Labour premier Tony Blair, who defeated Major at the 1997 general election, said he had often called on Thatcher’s support and experience while in office, despite the political divide.
“Margaret Thatcher was a towering political figure,” he said.
“Her global impact was vast.”
He added: “Even if you disagreed with her as I did on certain issues and occasionally strongly, you could not disrespect her character or her contribution to Britain’s national life.”
Gordon Brown, Labour prime minister from 2007 to 2010, welcomed her back to Downing Street during his term in office, hailing her as a “conviction politician”, which upset grass-roots Labour supporters at the time.
“Even those who disagreed with her never doubted the strength of her convictions and her unwavering belief in Britain’s destiny in the world,” he said.
Many in Britain consider Thatcher’s decision to send a military task force to liberate the Falkland Islands following the 1982 Argentine invasion as her finest hour.
“She will be forever remembered in the islands for her decisiveness in sending a task force to liberate our home following the Argentine invasion in 1982,” said Mike Summers, on behalf of the islands’ legislative assembly.
“Her friendship and support will be sorely missed, and we will always be thankful for all that she did for us.”
Thatcher spent much of the 1980s battling Labour leader Neil Kinnock in often heated twice-weekly exchanges in parliament. She led the Conservatives to a third straight general election win over Kinnock’s Labour in 1987.
“I recognise and admire the great distinction of Baroness Thatcher as the first woman to become leader of a major UK political party and prime minister,” Kinnock said.
Gerry Adams, the president of Sinn Fein – the political wing of the Irish Republican Army which tried to assassinate Thatcher in a deadly 1984 bomb attack – said her Irish policy “failed miserably”.
“Margaret Thatcher will be especially remembered for her shameful role during the epic (Irish republican) hunger strikes of 1980 and 81,” he said.
“Her espousal of old draconian militaristic policies prolonged the war and caused great suffering.”
Merkel hails Thatcher as ‘extraordinary leader’
German Chancellor Angela Merkel hailed former British prime minister Margaret Thatcher, who died Monday, as an “extraordinary leader” who played a pivotal role in overcoming Europe’s cold war division.
“She was an extraordinary leader in the global politics of her time,” Merkel said in a statement. “I will never forget her part in surmounting the division of Europe and at the end of the cold war.”
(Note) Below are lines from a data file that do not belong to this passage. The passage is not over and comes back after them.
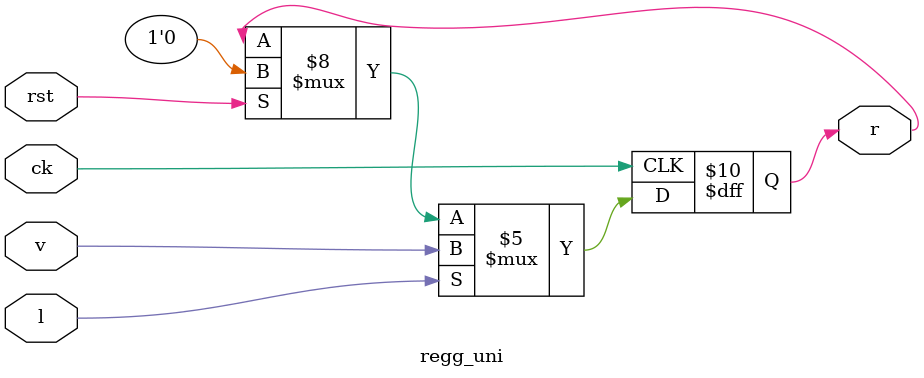
<source format=v>
module regg_uni(
    input ck,
    input rst,
    input v,
    input l,
    output reg r
);

    parameter Zero = 1'b0;

    always @ (posedge ck) begin
        
        if(rst == 1) begin
            r = Zero;
        end

        if(l == 1) begin
            r = v;
        end
        
    end
    

endmodule
</source>
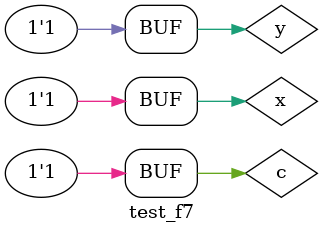
<source format=v>
/*
 * Exemplo_0702 - GATES
 * Nome Gabriel Vargas Bento de Souza
 * Matricula: 778023
*/

// -------------------------
// f7_gates
// -------------------------
module f7_1 (output s1,
             input  a , 
             input  b);
   
   // descrever por portas
   or OR1 (s1, a, b);

endmodule // f7_1

module f7_2 (output s2,
            input  a , 
            input  b);
   
   // descrever por portas
   nor NOR1 (s2, a, b);

endmodule // f7_2

// -------------------------
// multiplexer
// -------------------------
module mux (output s,
            input  a,
            input  b,
            input  select);

   // definir dados locais
   wire not_select;
   wire sa, sb;

   // descrever por portas
   not NOT1 (not_select, select);
   
   and AND1 (sa, a, not_select);
   and AND2 (sb, b, select);

   or  OR1  (s, sa, sb);
endmodule // mux

// -------------------------
// main
// -------------------------
module test_f7;
   
   // definir dados
   reg  c, x, y;
   wire s1, s2, s;

   f7_1 gate1 (s1, x, y);
   f7_2 gate2 (s2, x, y);
   mux MUX1   (s, s1, s2, c);
   
   // parte principal
   initial
   begin : main
      $display("\n Exemplo_0702 - Gabriel Vargas Bento de Souza - 778023\n");
      // $display(" LU's module\n");
      $display(" x  y  s1  s2  c  s");
      $display(" ------**---------- 0 - OR");
      $monitor("%2b %2b %2b %3b %3b %2b", x, y, s1, s2, c, s);

      // projetar testes do modulo
         x = 1'b0; y = 1'b0; c = 1'b0;
      #1           y = 1'b1;
      #1 x = 1'b1; y = 1'b0;
      #1           y = 1'b1;
      #1 x = 1'b0; y = 1'b0; c = 1'b1;

      $display("\n x  y  s1  s2  c  s");
      $display  (" ----------**------ 1 - NOR");

      #1           y = 1'b1;
      #1 x = 1'b1; y = 1'b0;
      #1           y = 1'b1;
   end
endmodule // test_f7

// -------------------------
// test
// -------------------------
/*
---------- previsao ----------

c == 0: porta  OR (0111)
c == 1: porta NOR (1000)

---------- execucao ----------

C:\Users\Gabriel\Desktop\CC-PUC\2Periodo\ARQ1\Tarefas\Guia07>vvp Exemplo_0702.vvp

 Exemplo_0702 - Gabriel Vargas Bento de Souza - 778023

 x  y  s1  s2  c  s
 ------**---------- 0 - OR
 0  0  0   1   0  0
 0  1  1   0   0  1
 1  0  1   0   0  1
 1  1  1   0   0  1

 x  y  s1  s2  c  s
 ----------**------ 1 - NOR
 0  0  0   1   1  1
 0  1  1   0   1  0
 1  0  1   0   1  0
 1  1  1   0   1  0
*/
</source>
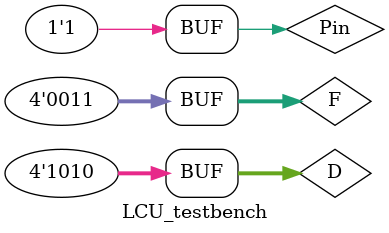
<source format=v>
/*
* Testbench for LCU.v
*/

`timescale 1us/1ns

module LCU_testbench();

    reg Pin;
    reg [3:0] D, F;

    wire [3:0] P;

    localparam PERIOD = 0.5;

    LCU UUT(
        .Pin        (Pin),
        .D          (D),
        .F          (F),
        .P          (P)
    );

    initial begin
        $dumpfile("./LCU.vcd");
        $dumpvars(0, LCU_testbench);

        Pin = 0;
        D = 4'b0000;
        F = 4'b0000;
        #PERIOD;
        
        Pin = 0;
        D = 4'b0101;
        F = 4'b1111;
        #PERIOD;
        
        Pin = 1;
        D = 4'b1111;
        F = 4'b1000;
        #PERIOD;
        
        Pin = 1;
        D = 4'b1010;
        F = 4'b0011;
        #PERIOD;
        
    end

endmodule

</source>
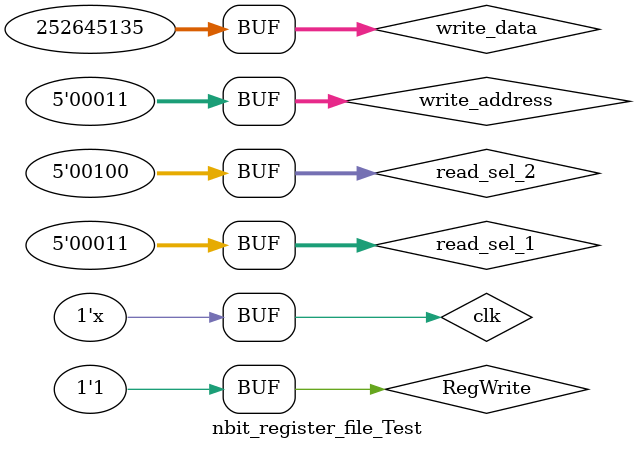
<source format=v>
`timescale 1ns / 1ps


module nbit_register_file_Test;

	// Inputs
	reg [31:0] write_data;
	reg [4:0] read_sel_1;
	reg [4:0] read_sel_2;
	reg [4:0] write_address;
	reg RegWrite;
	reg clk;

	// Outputs
	wire [31:0] read_data_1;
	wire [31:0] read_data_2;

	// Instantiate the Unit Under Test (UUT)
	nbit_register_file uut (
		.write_data(write_data), 
		.read_data_1(read_data_1), 
		.read_data_2(read_data_2), 
		.read_sel_1(read_sel_1), 
		.read_sel_2(read_sel_2), 
		.write_address(write_address), 
		.RegWrite(RegWrite), 
		.clk(clk)
	);
	always #5
	clk = ~clk;

	initial begin
		// Initialize Inputs
		write_data = 0;
		read_sel_1 = 0;
		read_sel_2 = 0;
		write_address = 0;
		RegWrite = 0;
		clk = 0;

		// Wait 100 ns for global reset to finish
		#10
			write_data = 32'hffff0000;
		read_sel_1 = 0;
		read_sel_2 = 0;
		write_address = 5'b00011;
		RegWrite = 1;

		#10
			write_data = 32'h0000ffff;
		read_sel_1 = 0;
		read_sel_2 = 0;
		write_address = 5'b00100;
		RegWrite = 1;
		
		#10
			write_data = 0;
		read_sel_1 = 5'b00011;
		read_sel_2 = 5'b00100;
		write_address = 0;
		RegWrite = 0;
		
		#10
		write_data = 32'h0f0f0f0f;
		read_sel_1 = 5'b00011;
		read_sel_2 = 5'b00100;
		write_address = 5'b00011;
		RegWrite = 1;
		
		// Add stimulus here
	end
      
endmodule


</source>
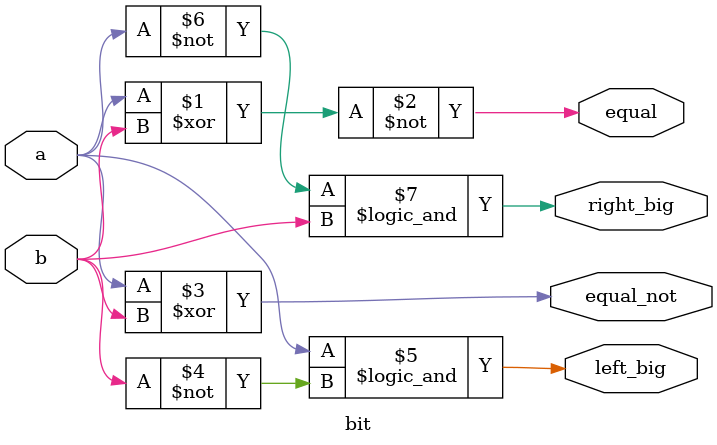
<source format=v>
`timescale 1ns / 1ps

module bit(
    input a,
    input b,
    output equal,
    output equal_not,
    output left_big,
    output right_big
    );
    
assign equal = ~(a^b);
assign equal_not = a^b;
assign left_big = a&&(~b);
assign right_big = (~a)&&b;
    
endmodule
</source>
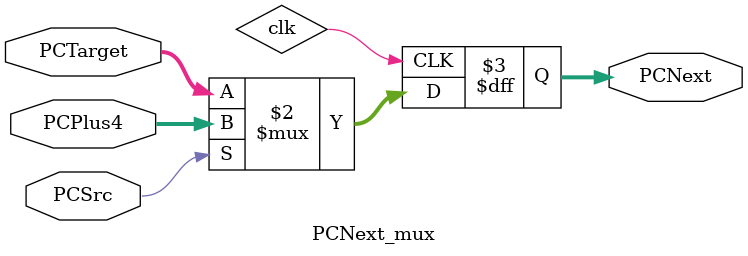
<source format=sv>
module PCNext_mux(
    input logic [31:0] PCPlus4,
    input logic [31:0] PCTarget,
    input logic PCSrc,
    output logic [31:0] PCNext
);

always_ff @(posedge clk) begin
    PCNext = PCSrc ? PCPlus4 : PCTarget;
end

endmodule

</source>
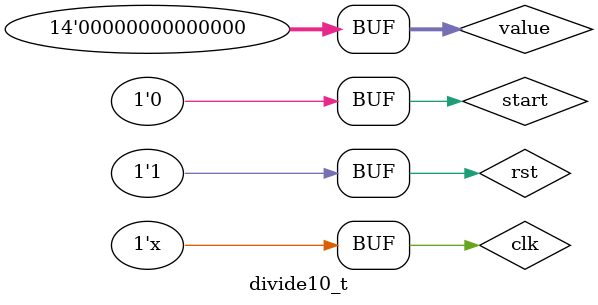
<source format=v>
`timescale 1ns / 1ps


module divide10_t();

    // Inputs
    reg clk;
    reg rst;
    reg [13:0] value;
    reg start;
    
    // Outputs
    wire [9:0] quotient;
    wire [3:0] remainder;
    wire ready;
    
    // Instantiate the Unit Under Test (UUT)
    divide10 uut (
        .quotient(quotient),
        .remainder(remainder),
        .ready(ready),
        .clk(clk), 
        .rst(rst),
        .start(start),
        .value(value)
    );
    
    always #50 
        clk = ~clk;
    
//    always #100 begin
//        $display("dividend: %14b", uut.dividend);
//        $display("divisor:  %14b", uut.divisor);
//        $display("quotient: %14b", quotient);
//        $display("ready:    %1b", ready);
//        $display("fit:      %1b", uut.fit);
//        $stop;
//    end

    initial begin
        // Initialize Inputs
        clk = 1;
        rst = 0;
        value = 4934;
        start = 0;

        // Wait 100 ns for global reset to finish
        #100;
        
        // Add stimulus here
        rst = 1;
        start = 1; #100;
        start = 0; #1100;
        value = 0;
        start = 1; #100;
        start = 0;

    end
endmodule
</source>
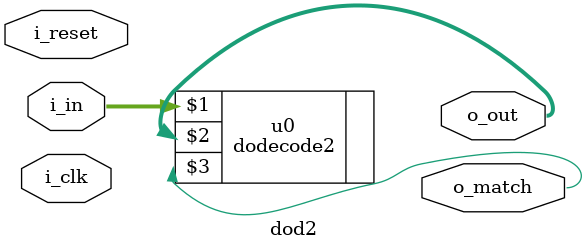
<source format=v>
`default_nettype   none
module dod2(i_clk, i_reset, i_in, o_out, o_match);

/* verilator lint_off UNUSED */
input wire i_clk;
input wire i_reset;
/* verilator lint_on UNUSED */

input wire [11:0] i_in;
output wire [3:0] o_out;	// binary encoding
output wire o_match;

dodecode2 u0(i_in, o_out, o_match);

endmodule

</source>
Merkel, a fellow conservative who was often compared to Thatcher when she became chancellor in 2005, said Thatcher would not be remembered as a “female politician” but one who had blazed a trail for women in the halls of power.
“As she took the highest democratic offices as a woman before that was common, she set an example for many,” Merkel said.
She said that Thatcher’s values and principles served as a beacon while Europe was still divided into opposing blocs.
“The liberty of the individual stood at the heart of her convictions – Margaret Thatcher recognised the power of the freedom movements of Eastern Europe early on and lent them her support,” she said.